Treatment: benzodiazepines. The preferred agent is lorazepam (1-2mg TID), usually 6-30 mg a day is required. If a benzodiazepine is not effective within 1 week, electroconvulsive therapy (ECT) may be considered. Side note, ECT is also the first line in malignant catatonia.
Treatment Process for Schizophrenia
Baseline lab: CBC, electrolytes, renal function, A1c, ECG, lipid, thyroid, urine drug screen
First phase: Initial Treatment of Acute Episode (first 7 days)
First-line: SGAs
- If agitated, olanzapine, haloperidol, and ziprasidone are preferred in the IM formulation. BZDs may be considered for severe symptoms.
- Otherwise: Aripiprazole, risperidone, ziprasidone
Goal: normalization of sleep and eating patterns
Monitoring:
- Titrate over the first few days. If no response in 2 weeks, change agent.
- Do not go straight for a higher dose with worse symptoms. This increases adverse effects without increasing efficacy.
Second phase: Stabilization Therapy (6-12 weeks)
- Continue that same dose as long as symptoms improve.
- If improvement stops can continue titration every 1-2 weeks.
Third phase: Maintenance Therapy (lifetime)

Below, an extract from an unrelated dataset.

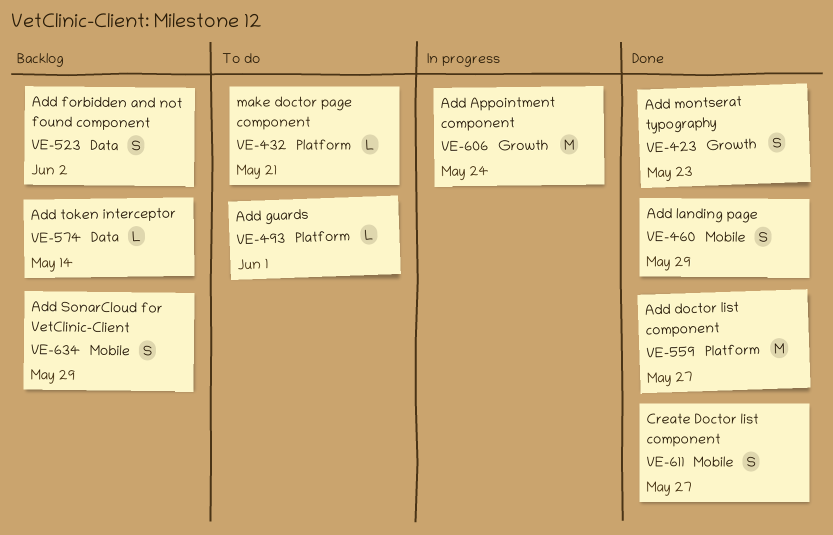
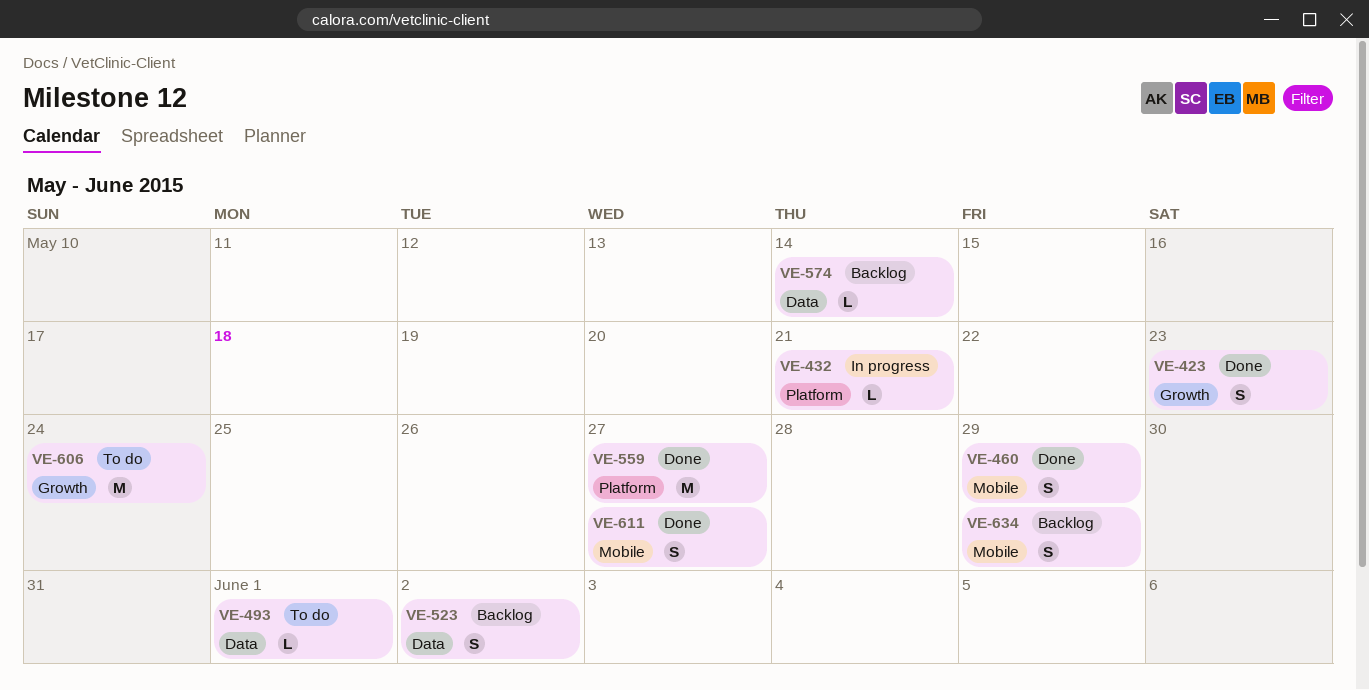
VE-432, status: To do -> In progress
VE-493, label: Platform -> Data
VE-606, status: In progress -> To do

- Lifetime is important because the relapse rate after 1 year is 18-32% with medication and 60-80% with placebo.
- If can’t continue for a lifetime, should be at least 18 months.
Watch for polypharmacy because it usually increases adverse effects without improving outcomes or efficacy.
Treatment for Resistant Schizophrenia
This is when patients have moderate-severe symptoms, tried at least 2 agents for at least 6 weeks with adherence, and still fail.
Go for clozapine (also help with severe suicidality)
Drug-Drug Interactions
Be mindful of the enzymes for each agent. An enzyme inhibitor will increase substrate concentration, and an enzyme inducer will decrease substrate concentration. The key enzymes that we need to watch out for with antipsychotics are CYP2D6, CYP3A4, and CYP1A2.
Cigarette smoking impacted CYP1A2 and will decrease the serum concentration of antipsychotics.
HIV protease inhibitors (-navir) are CYP3A4 inhibitors and can increase the serum concentration of antipsychotics.
A combination of antipsychotics with SSRIs or metoclopramide can increase EPS risk.
Pregnancy and Lactation
Most antipsychotic medications are not ideal in pregnancy, but the risks and benefits need to be taken into consideration. If the medications are stopped, there are 50% risk of relapse and risk of smoking and alcohol use.
Not much data are available on which antipsychotics are safe right now. Haloperidol is probably not a major teratogen (used in hyperemesis gravidarum), but may increase preterm birth risk and neonatal EPS. SGAs have minimal data, but some may result in gestational diabetes or congenital malformation if used in early pregnancy.
For lactation, the safest agents seem to be olanzapine and quetiapine. Do NOT use clozapine if breastfeeding. Since stopping medication is not ideal either, an alternative method of feeding the infant should be utilized.
Last Note on Therapy
No antipsychotics have proven superior efficacy. Only Clozapine is superior in resistant schizophrenia.